I recently suffered a personal tragedy; my aunt, who taught me some of my earliest music lessons, passed away.  As a gift to her and to my family generally, I am in the process of writing music for her memorial service.  This may seem an odd way to begin a post about doctoral writing, but the experience does, indeed, resonate with capstone writing in surprising ways.

Not unlike—though for different reasons—my memory of writing my own PhD dissertation, writing this music feels overwhelmingly daunting.  In the case of the memorial composition, my progress is impeded by the intense emotions always accompanying grief; in the case of the dissertation, I remember being periodically rendered utterly unproductive by the burden of producing such a substantial document.

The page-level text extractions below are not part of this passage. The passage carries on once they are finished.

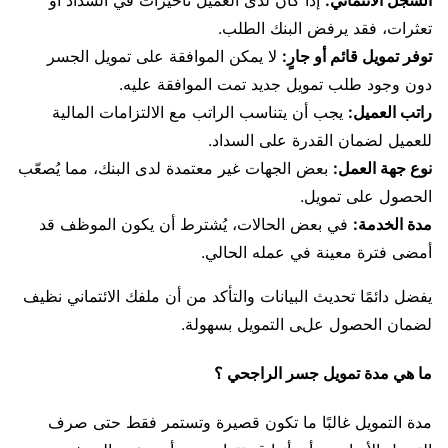
تعثرات، فقد يرفض البنك الطلب.
توفر تمويل قائم أو جارٍ:
لا يمكن الموافقة على تمويل الجسر
دون وجود طلب تمويل جديد تمت الموافقة عليه.
راتب العميل:
يجب أن يتناسب الراتب مع الالتزامات المالية
للعميل لضمان القدرة على السداد.
نوع جهة العمل:
بعض الجهات غير معتمدة لدى البنك، مما يُصعّب
الحصول على تمويل.
مدة الخدمة:
في بعض الحالات، يُشترط أن يكون الموظف قد
أمضى فترة معينة في عمله الحالي.
يفضل دائمًا تحديث البيانات والتأكد من أن ملفك الائتماني نظيف
لضمان الحصول على التمويل بسهولة.
ما هي مدة تمويل جسر الراجحي ؟
مدة التمويل غالبًا ما تكون قصيرة وتستمر فقط حتى صرف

Original research and original art are both creative tasks.  They both require the drive and perseverance to create something that, while drawing upon work of the past, is truly new and unique.  Regardless of the circumstances, both can be stymied by the reality that humans’ capacities, whether in terms of emotional endurance, responsibility, time, or energy, are limited.

The means to conquer such obstacles are deceptively simple: remember the basics, break a task into its constituent parts, and address each item in its own turn.  My current musical project became clearer and less impossible when I stopped experimenting with ideas and simply started writing them down, remembering what criteria each component—melody, harmony, structure, etc.—needed to meet to accomplish my goals.  My dissertation became clearer and less impossible when I stopped letting the ideas swirl about in my head and began inserting them into an outline and articulating them in prose.  In both cases, forcing myself to stop swimming in obsessive emotions, accomplishing nothing more than making the water more turbulent, and finding solid solutions by organizing and evaluating my thoughts rather than letting them direct me, made a remarkable difference. 

At Walden, students are given a number of solid solutions to make their capstone processes less turbulent.  Most significantly, the research center provides the rubrics by which capstones are evaluated.  If you have begun to write a capstone proposal before reviewing the rubric for your program, you have fallen into the water while a long, stable dock is there for you to walk upon.  The rubrics give you the steps and the criteria.  Follow them.

Walden also provides a dissertation/doctoral study template at the writing center.  This document is formatted according to Walden standards and provides guidance for setting up a table of contents, as well as some APA pointers.  In other words, you don’t have to worry about every last one of these items while you are designing and implementing your study. 

Doing something like doctoral research is daunting.  Don’t be daunted.  Instead, understand the criteria upon which you will be evaluated, find resources, and proceed—one step at a time.